Tutti archiviati eccetto uno, che per essersi lasciato trasportare dallo spirito nostalgico degli anni neri della storia italiana alzando il braccio destro, dovrà ancora vedersela con la giustizia in separata sede. Per il resto, la sentenza pronunciata ieri in tribunale a Ravenna parla chiaro: commemorare Ettore Muti è lecito, e più nello specifico, riproporre il rito fascista della “chiamata al presente” non è reato. Così ha deciso il giudice per l’udienza preliminare Andrea Galanti, di fatto chiudendo definitivamente l’indagine nei confronti di 31 partecipanti alla celebrazione annuale davanti al cimitero monumentale in memoria del gerarca fascista. Fra loro, esponenti di Forza Nuova e Associazione Arditi d’Italia, che il 23 agosto 2020 si sono ritrovati sulle sponde del Candiano, fra emblemi e simboli del regime fascista, riconducibile secondo un diffuso sentire - all’incitamento a odio razziale, violenza e discriminazioni di varia natura. Per la città, l’udienza di ieri rappresentava un caso giudiziario senza precedenti. Eppure il giudice, accogliendo in parte la stessa istanza della Procura, ha ravvisato che la manifestazione non abbia messo a repentaglio in concreto la tenuta dell’ordine costituzionale, trattandosi di una riunione pubblica autorizzata con una valenza commemorativa, e non un’adunata, bensì un semplice modo di essere e di pensare.

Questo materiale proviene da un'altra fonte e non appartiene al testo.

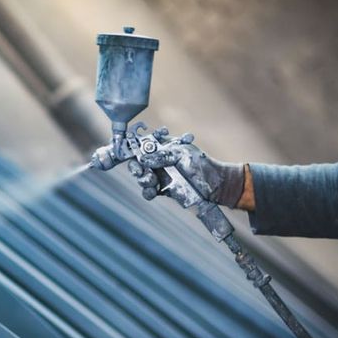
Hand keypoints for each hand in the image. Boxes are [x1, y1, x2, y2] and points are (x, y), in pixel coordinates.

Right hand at [128, 131, 246, 207]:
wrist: (215, 185)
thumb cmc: (202, 164)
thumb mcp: (182, 154)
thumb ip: (162, 155)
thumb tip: (143, 159)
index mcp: (162, 147)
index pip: (141, 146)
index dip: (129, 149)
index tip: (121, 153)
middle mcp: (159, 161)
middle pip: (137, 163)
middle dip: (135, 168)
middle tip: (140, 171)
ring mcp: (160, 175)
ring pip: (142, 178)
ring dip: (142, 180)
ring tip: (151, 181)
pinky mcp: (163, 190)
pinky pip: (149, 191)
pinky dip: (148, 191)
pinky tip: (153, 191)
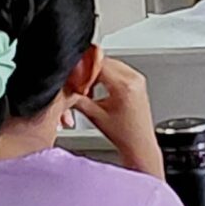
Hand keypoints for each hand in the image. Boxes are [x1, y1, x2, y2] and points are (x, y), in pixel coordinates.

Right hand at [76, 56, 164, 176]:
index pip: (98, 65)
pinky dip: (107, 75)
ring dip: (98, 72)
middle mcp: (134, 79)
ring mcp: (138, 79)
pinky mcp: (138, 81)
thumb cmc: (123, 135)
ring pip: (111, 63)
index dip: (82, 70)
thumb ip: (77, 100)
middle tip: (80, 84)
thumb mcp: (95, 116)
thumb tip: (65, 89)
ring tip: (90, 88)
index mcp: (124, 86)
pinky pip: (119, 69)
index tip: (73, 78)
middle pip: (104, 61)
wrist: (139, 144)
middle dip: (89, 71)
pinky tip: (101, 87)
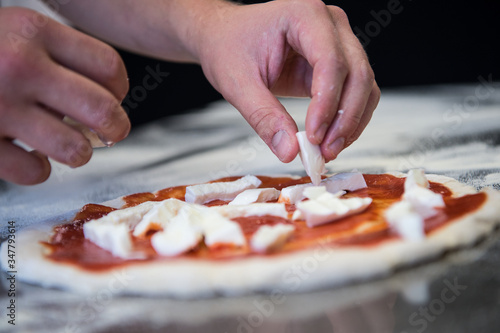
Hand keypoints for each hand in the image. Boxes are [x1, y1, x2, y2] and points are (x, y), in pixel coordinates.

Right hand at [0, 7, 129, 184]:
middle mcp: (19, 66)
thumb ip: (60, 54)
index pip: (108, 67)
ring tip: (69, 145)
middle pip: (103, 110)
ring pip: (74, 149)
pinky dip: (38, 170)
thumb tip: (110, 95)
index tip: (115, 98)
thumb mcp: (16, 30)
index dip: (120, 89)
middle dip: (116, 128)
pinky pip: (35, 172)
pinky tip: (27, 155)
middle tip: (112, 132)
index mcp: (34, 31)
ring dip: (79, 152)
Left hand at [193, 0, 379, 161]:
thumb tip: (289, 150)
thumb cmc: (229, 46)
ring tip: (327, 150)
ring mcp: (338, 42)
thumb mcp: (238, 83)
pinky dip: (348, 119)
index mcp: (304, 15)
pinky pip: (356, 92)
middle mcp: (330, 25)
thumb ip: (264, 117)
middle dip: (344, 118)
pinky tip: (330, 139)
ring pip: (364, 85)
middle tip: (324, 151)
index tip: (313, 137)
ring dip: (351, 122)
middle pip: (357, 74)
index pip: (331, 61)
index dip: (327, 103)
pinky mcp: (337, 63)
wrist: (226, 37)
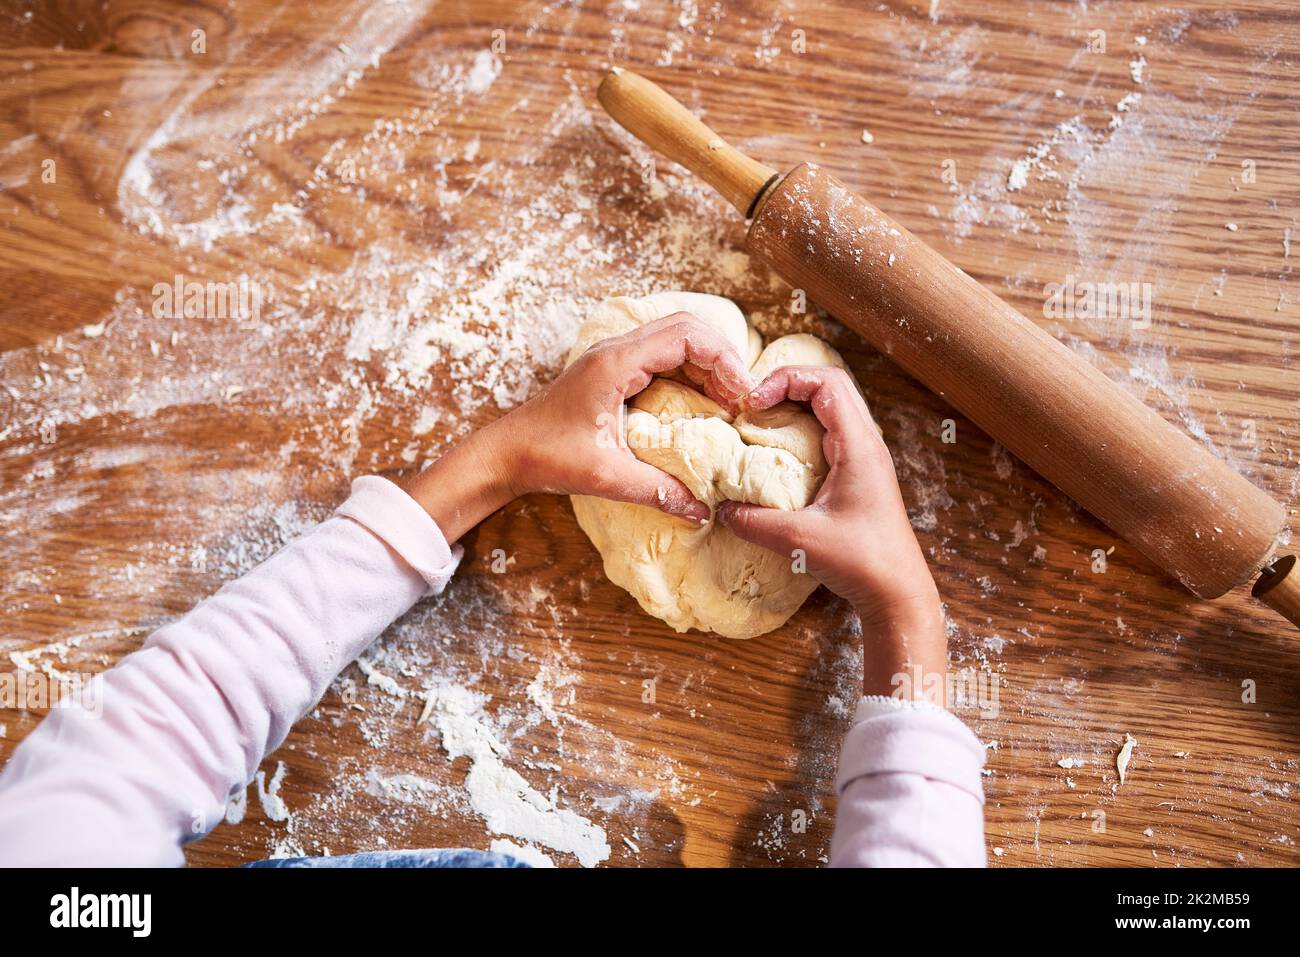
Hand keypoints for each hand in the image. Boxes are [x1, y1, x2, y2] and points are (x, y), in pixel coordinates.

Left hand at [402, 313, 753, 540]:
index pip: (685, 336)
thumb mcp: (605, 477)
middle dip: (721, 358)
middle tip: (741, 397)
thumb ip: (656, 490)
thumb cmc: (547, 457)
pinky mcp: (612, 370)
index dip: (723, 359)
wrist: (506, 453)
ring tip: (728, 402)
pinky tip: (700, 405)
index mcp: (615, 363)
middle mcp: (615, 350)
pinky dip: (688, 374)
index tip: (742, 393)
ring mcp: (613, 357)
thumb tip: (700, 510)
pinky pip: (661, 358)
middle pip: (686, 329)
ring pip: (675, 340)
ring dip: (706, 365)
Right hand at [716, 366, 946, 698]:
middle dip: (787, 384)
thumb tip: (718, 509)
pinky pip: (829, 433)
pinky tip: (778, 452)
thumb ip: (754, 522)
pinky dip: (801, 429)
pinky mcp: (859, 475)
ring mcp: (865, 458)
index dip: (786, 380)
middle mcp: (867, 444)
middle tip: (752, 404)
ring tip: (760, 421)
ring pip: (830, 408)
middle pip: (829, 385)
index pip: (827, 383)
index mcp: (860, 446)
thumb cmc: (861, 562)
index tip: (753, 402)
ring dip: (795, 405)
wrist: (899, 593)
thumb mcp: (800, 541)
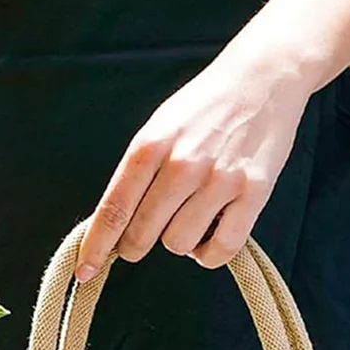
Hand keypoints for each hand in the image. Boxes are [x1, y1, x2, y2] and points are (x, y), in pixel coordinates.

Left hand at [76, 51, 309, 279]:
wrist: (264, 78)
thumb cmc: (205, 108)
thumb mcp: (160, 128)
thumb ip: (137, 174)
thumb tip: (113, 227)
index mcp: (152, 144)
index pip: (114, 208)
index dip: (96, 246)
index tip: (85, 271)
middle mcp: (183, 163)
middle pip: (142, 235)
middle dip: (136, 246)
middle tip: (143, 238)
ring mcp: (219, 179)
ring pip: (178, 244)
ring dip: (180, 242)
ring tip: (191, 217)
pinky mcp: (253, 194)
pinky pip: (220, 250)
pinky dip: (209, 254)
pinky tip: (211, 234)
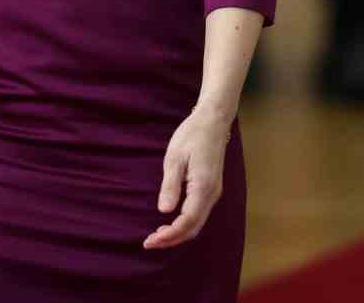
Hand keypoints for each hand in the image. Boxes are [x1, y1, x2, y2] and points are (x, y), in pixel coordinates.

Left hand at [144, 106, 232, 249]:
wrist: (213, 120)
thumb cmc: (192, 135)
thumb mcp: (175, 157)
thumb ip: (171, 185)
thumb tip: (164, 211)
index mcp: (203, 186)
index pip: (187, 221)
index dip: (169, 235)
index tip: (150, 240)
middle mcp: (212, 194)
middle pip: (194, 228)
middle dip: (172, 239)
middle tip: (149, 242)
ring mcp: (214, 192)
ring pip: (197, 223)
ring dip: (178, 233)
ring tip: (157, 235)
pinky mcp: (211, 189)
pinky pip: (199, 214)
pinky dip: (184, 224)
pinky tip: (170, 222)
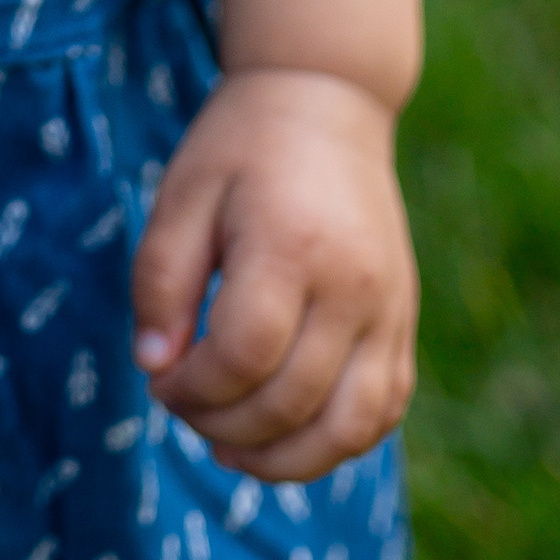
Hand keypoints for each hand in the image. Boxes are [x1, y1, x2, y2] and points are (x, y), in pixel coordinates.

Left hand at [130, 66, 416, 481]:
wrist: (326, 101)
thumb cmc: (240, 148)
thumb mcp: (182, 195)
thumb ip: (160, 282)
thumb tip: (156, 368)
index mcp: (291, 247)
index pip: (244, 356)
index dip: (192, 388)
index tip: (159, 380)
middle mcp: (353, 287)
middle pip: (293, 401)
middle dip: (223, 425)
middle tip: (181, 404)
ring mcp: (389, 309)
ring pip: (351, 427)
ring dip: (285, 459)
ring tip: (230, 447)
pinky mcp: (403, 322)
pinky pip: (382, 410)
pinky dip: (336, 441)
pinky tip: (285, 435)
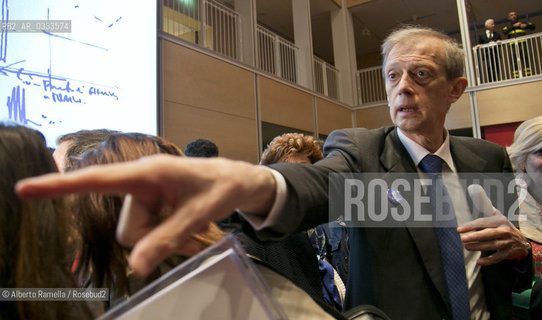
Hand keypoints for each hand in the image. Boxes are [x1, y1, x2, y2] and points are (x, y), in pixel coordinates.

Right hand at [16, 155, 276, 275]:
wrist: (242, 182)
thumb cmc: (223, 186)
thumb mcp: (199, 213)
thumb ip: (167, 238)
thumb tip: (135, 268)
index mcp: (148, 173)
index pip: (97, 180)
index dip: (59, 186)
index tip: (25, 189)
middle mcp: (141, 182)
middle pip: (128, 228)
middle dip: (154, 240)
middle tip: (189, 233)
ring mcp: (148, 195)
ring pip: (139, 236)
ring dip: (164, 241)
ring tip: (192, 229)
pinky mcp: (154, 205)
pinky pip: (149, 233)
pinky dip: (167, 238)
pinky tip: (189, 228)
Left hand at [457, 208, 528, 265]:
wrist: (521, 242)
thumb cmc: (504, 228)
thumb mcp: (498, 217)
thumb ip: (488, 209)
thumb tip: (477, 195)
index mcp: (500, 221)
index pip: (483, 222)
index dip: (471, 226)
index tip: (459, 230)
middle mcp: (504, 231)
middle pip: (488, 234)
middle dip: (475, 236)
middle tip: (463, 239)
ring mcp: (507, 242)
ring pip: (492, 245)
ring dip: (479, 247)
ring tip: (467, 247)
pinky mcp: (508, 253)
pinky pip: (498, 257)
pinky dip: (489, 260)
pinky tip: (479, 261)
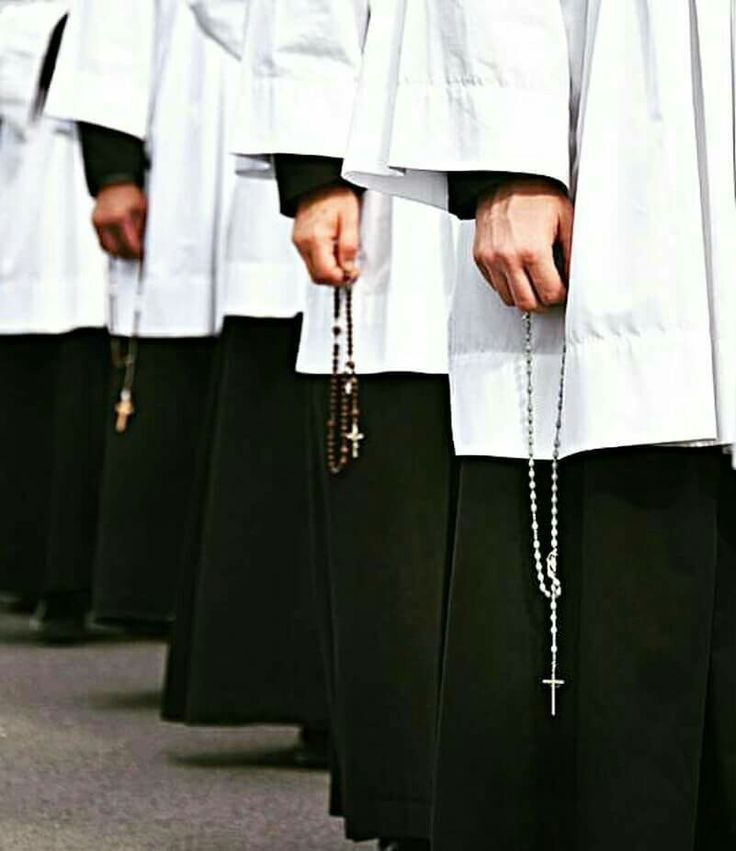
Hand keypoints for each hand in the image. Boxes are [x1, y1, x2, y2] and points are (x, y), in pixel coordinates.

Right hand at [92, 183, 146, 259]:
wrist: (114, 183)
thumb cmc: (129, 195)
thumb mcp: (142, 211)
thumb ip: (142, 230)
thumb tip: (144, 246)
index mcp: (120, 217)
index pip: (130, 245)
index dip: (138, 252)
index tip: (143, 254)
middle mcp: (106, 220)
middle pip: (117, 250)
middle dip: (128, 255)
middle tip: (137, 255)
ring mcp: (98, 222)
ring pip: (107, 248)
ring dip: (119, 252)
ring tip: (129, 251)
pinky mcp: (94, 223)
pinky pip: (102, 241)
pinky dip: (111, 246)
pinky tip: (120, 244)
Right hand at [292, 185, 360, 285]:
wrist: (318, 181)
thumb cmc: (334, 193)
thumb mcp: (350, 218)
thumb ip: (349, 246)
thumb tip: (349, 268)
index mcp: (315, 238)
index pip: (325, 274)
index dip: (342, 279)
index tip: (354, 274)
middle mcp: (302, 243)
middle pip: (317, 277)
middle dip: (336, 279)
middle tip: (351, 271)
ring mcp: (299, 243)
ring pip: (314, 271)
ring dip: (330, 271)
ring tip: (344, 260)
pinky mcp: (299, 241)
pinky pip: (311, 261)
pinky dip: (324, 263)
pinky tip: (334, 254)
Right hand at [473, 178, 572, 312]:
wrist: (507, 178)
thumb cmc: (536, 194)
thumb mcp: (566, 219)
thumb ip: (573, 253)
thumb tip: (577, 277)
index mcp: (532, 250)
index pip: (549, 294)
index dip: (560, 295)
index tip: (563, 288)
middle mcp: (508, 258)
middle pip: (527, 304)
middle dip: (542, 301)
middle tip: (550, 291)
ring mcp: (491, 259)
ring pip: (509, 299)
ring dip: (524, 295)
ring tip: (534, 280)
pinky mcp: (480, 258)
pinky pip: (495, 286)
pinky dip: (508, 284)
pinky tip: (519, 271)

L’opposizione Antifascista
Contro la richiesta di archiviazione si era opposta la Consulta Provinciale Antifascista di Ravenna nella persona di Carlo Boldrini, figlio del partigiano Arrigo (scomparso nel 2008), alias comandante Bulow. Lo stesso erede dell’eroe della Resistenza, nell’autunno del 2020 aveva affidato all’avvocato Andrea Maestri il mandato per un esposto contro la manifestazione avvenuta nell’agosto precedente, lamentando la violazione dell’articolo 2 della Legge Mancino. Una sollecitazione accolta dalla Procura ravennate, che avviate le indagini identificò gran parte dei circa 50 presenti, perlopiù aderenti alla “Rete per un blocco nazionale”, nata dalla scissione tra FN e Anai, e radunatisi di fronte al Monumento al Marinaio. Concluse le indagini, dal terzo piano del palazzo di giustizia era arrivata la richiesta di archiviazione, dovuta al fatto che non fosse possibile cogliere quanti e chi, fra i presenti avessero preso parte al “coro”. Ieri, durante quasi due ore di discussione in corte d’assise a Ravenna, l’avvocato Maestri ha chiesto al giudice di disporre l’imputazione coatta, producendo la sentenza con la quale il tribunale di Milano si è pronunciato con la condanna per un caso ritenuto «sovrapponibile» a quello ravennate, parlando di «evento celebrativo per alimentare la propaganda e il proselitismo neofascista».
La difesa: «Un diritto legittimo»
Soddisfatto invece l’avvocato Francesco Minutillo, tra i legali degli indagati: «Con la chiara e netta pronuncia di oggi del gip di Ravenna giunge finalmente la incontrovertibile attestazione giudiziaria della legittimità del diritto di pregare per l'anima della Medaglia d'oro Ettore Muti e di farlo rispondendo
Presente. Il mio augurio è che la pronuncia di oggi riconcili e rassereni oltre che la vita anche civile di Ravenna anche la Consulta Antifascista: la pietà per un defunto non può e non deve essere motivo né di divisione né di preoccupazione».